No; $G(-2)$ is undefined.

No; $\lim_{x\to-2}G(x)=5$ but $G(-2)=7$.

No; $\lim_{x\to-2^-}G(x)=7$ and $\lim_{x\to-2^+}G(x)=3$, so the limit does not exist.

Explanation

For G continuous at x = -2, the limit must exist, G(-2) defined, and equal. G(-2) = 7 is defined, but left limit is $(-2)^2$ + 3 = 7 and right is -2 + 5 = 3, so limit does not exist. Hence, not continuous. Common omission: not computing one-sided limits for piecewise functions. Often, people check only the function value. Checklist: define f(a), check left/right limits agree, ensure match with f(a).

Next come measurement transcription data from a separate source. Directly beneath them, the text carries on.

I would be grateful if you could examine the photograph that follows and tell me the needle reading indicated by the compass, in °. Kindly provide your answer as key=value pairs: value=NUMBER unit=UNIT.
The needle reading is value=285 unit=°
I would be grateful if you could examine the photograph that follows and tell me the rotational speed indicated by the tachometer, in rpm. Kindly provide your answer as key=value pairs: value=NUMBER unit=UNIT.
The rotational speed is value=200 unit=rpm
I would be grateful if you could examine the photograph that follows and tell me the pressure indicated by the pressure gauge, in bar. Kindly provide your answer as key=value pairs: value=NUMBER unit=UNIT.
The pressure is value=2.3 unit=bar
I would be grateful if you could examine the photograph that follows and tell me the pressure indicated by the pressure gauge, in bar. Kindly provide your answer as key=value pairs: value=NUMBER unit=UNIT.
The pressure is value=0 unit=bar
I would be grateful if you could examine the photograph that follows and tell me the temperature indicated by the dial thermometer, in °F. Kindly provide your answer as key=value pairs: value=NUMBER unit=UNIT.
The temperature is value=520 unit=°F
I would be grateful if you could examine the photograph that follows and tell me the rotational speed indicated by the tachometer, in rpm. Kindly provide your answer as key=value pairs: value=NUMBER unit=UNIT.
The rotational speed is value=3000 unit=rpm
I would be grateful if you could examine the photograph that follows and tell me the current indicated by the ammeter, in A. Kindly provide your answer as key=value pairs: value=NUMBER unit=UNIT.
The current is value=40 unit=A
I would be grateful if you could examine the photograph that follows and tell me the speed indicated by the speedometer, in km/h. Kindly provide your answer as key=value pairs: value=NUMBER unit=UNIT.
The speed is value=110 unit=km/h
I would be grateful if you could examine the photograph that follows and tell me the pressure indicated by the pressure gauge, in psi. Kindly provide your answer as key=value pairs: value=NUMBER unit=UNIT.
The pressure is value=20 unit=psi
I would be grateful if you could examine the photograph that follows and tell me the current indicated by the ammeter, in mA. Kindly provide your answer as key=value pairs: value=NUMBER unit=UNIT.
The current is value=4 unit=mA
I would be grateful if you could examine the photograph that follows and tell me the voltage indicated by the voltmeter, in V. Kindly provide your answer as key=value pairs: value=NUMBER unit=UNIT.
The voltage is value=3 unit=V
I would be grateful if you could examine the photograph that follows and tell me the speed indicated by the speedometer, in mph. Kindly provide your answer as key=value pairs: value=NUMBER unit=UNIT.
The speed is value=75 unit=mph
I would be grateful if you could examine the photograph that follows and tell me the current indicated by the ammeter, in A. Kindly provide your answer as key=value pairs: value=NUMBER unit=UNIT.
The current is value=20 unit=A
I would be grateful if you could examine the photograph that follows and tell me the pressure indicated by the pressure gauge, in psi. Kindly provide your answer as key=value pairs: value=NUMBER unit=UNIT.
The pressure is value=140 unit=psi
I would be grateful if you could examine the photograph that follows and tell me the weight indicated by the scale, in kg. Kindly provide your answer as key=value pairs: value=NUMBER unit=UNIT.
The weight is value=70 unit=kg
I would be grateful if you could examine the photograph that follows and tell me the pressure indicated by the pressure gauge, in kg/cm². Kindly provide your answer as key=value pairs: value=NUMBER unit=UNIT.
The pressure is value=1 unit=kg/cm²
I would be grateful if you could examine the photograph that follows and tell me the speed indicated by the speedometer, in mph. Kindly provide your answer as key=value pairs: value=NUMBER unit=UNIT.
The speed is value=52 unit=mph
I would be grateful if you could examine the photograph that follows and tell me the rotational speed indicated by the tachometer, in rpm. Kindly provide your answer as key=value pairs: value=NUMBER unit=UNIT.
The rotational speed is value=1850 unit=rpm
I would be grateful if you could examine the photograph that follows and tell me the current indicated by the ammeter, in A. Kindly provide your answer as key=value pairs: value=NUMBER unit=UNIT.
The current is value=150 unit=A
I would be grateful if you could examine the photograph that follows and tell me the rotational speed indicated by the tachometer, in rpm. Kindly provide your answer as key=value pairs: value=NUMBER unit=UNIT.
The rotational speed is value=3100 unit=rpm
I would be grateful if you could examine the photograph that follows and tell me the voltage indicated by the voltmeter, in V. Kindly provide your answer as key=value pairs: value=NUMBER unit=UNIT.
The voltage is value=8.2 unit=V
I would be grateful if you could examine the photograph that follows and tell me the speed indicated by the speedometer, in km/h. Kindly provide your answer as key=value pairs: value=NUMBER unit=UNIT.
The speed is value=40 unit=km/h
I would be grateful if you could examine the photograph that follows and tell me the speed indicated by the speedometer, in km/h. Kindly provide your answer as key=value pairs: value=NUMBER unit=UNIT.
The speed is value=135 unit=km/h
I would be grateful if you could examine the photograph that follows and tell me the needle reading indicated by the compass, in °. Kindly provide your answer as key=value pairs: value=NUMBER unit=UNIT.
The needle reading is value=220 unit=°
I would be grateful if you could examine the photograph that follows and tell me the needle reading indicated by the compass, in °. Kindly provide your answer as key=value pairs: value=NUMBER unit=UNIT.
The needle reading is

Let $V(x)=\begin{cases}x^2+4,&x\le0\\4-x,&x>0\end{cases}$. Is $V$ continuous at $x=0$, and why?

No; $V(0)$ is undefined.

Yes; $\lim_{x\to0}V(x)=4$ exists and equals $V(0)=4$.

No; $\lim_{x\to0}V(x)=0$ but $V(0)=4$.

No; $\lim_{x\to0}V(x)=5$ but $V(0)=4$.

No; $\lim_{x\to0^-}V(x)=4$ and $\lim_{x\to0^+}V(x)=3$, so the limit does not exist.